One of the barriers to practice marketing is getting caught up in trying to make things perfect. You put things off because you need to figure out X, or get just the right Y, or get some advice from Z. And the time ticks by.

And, of course, you really can’t get things perfect. Trying to hit perfect is a recipe for a) not getting anything done, and b) feeling like a loser for not getting anything done. It turns out, aiming for perfect is really just afraid to screw up in different clothes.

To beat that, we’ve been trying to, in essence, fail faster. Essentially the opposite of getting things perfect.

Really?

Yes. Really.

What The Hell I’m Talking About

This idea can be a hard sell, so I’m always on the lookout for…well, failures. As it turns out, there are all kinds of them once you start looking. :)

Here’s one:

Each year we try to connect with our best referrers. Some of them are patients who are real champions of the clinic, others are health care professionals who tend to send people our way.

Connecting helps us discover why people refer. Or how we can do better. But always, it’s just nice to show our gratitude.

To shake things up this year, we decided to offer our best referrers some certificates for a free initial visit that they could give away.

We’d never done that before, but we have extra help at the clinic and it seemed like a good experiment to try. It gave our referrers a way to give something in turn to someone else, and a way to reduce the barrier to entry for what is a costly service for some.

Rather than spend a whole bunch of time figuring out the best way to do it, though, we just…did it. Just pulled the trigger with limited prep.

The Results

FAIL. :)

So far, it hasn’t worked out. Last time I checked, not one of the certificates had been redeemed. Nice.

But of course, the best part about screwing up is what you learn.

Lesson #1: Be Specific

There were a couple of simple mistakes we made.

1. We didn’t put an expiry date on the gift. I wouldn’t normally do that for gift certificates that people pay for, but why didn’t we do it for one’s we’re giving away? Oops. We should have limited the time frame. Never even crossed my mind, though.

2. We didn’t tell our referrers what we were looking for. This became clear when one person said, “Thanks. I know just the person. They’re really active, healthy, and into nutrition. I’ll give it to them.”

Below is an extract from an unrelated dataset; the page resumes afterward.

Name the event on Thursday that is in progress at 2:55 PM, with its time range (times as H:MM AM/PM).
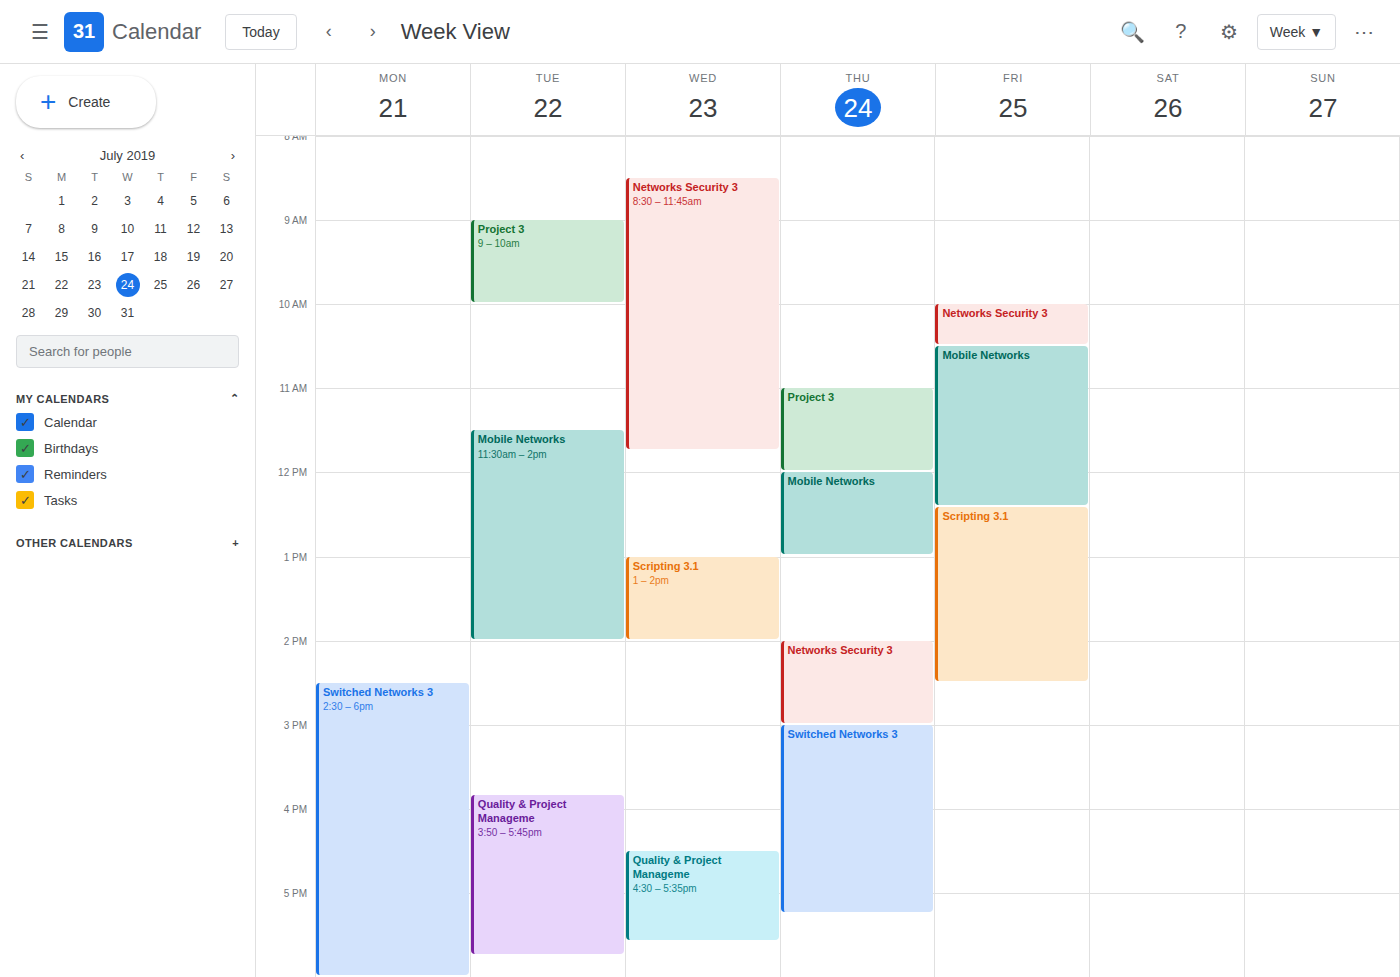
"Networks Security 3", 2:00 PM to 3:00 PM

WTF? Someone who’s active, eating well, and healthy has no reason to come to us! We’re looking for sick people who can barely function, not healthy ones! We should have said something like:

Do you have a client, friend or family member with a chronic health problem that no one seems to be able to help? Please pass on this certificate with our compliments.

Or we could have gotten even more specific, identifying three health concerns that we have the most success with. We did neither, and as a result our gifts are now languishing in desk drawers, glove boxes and under fridge magnets filled with grocery lists and kid’s schoolwork.

Both of these mistakes were simply problems with not being specific. Easily fixed for next time. But of course, there’s a larger lesson here. (Isn’t there always? :) )

Lesson #2: Failing Faster Works

Part of sharing this with you is so that you don’t have to make the same mistakes, but also to point out something more important: that we were better off screwing this up, then not doing it at all.

Here’s why.

The stakes in health care are high. People are trusting you with their most important asset. Most regulated professions have a whole infrastructure to protect the public – accredited schooling, ethics and jurisprudence training, licensing exams, continuing education. There’s a lot that goes into making sure you screw up as little as possible.

Here’s the thing, though: the stakes in marketing your practice are low.

Marketing a practice is mostly cheap. A bit of time here, some paper there, a few bucks over here. Even in a fledgling practice, a lot of it is small potatoes – mostly time. But your training makes you risk-averse. And that can bleed into your practice marketing efforts.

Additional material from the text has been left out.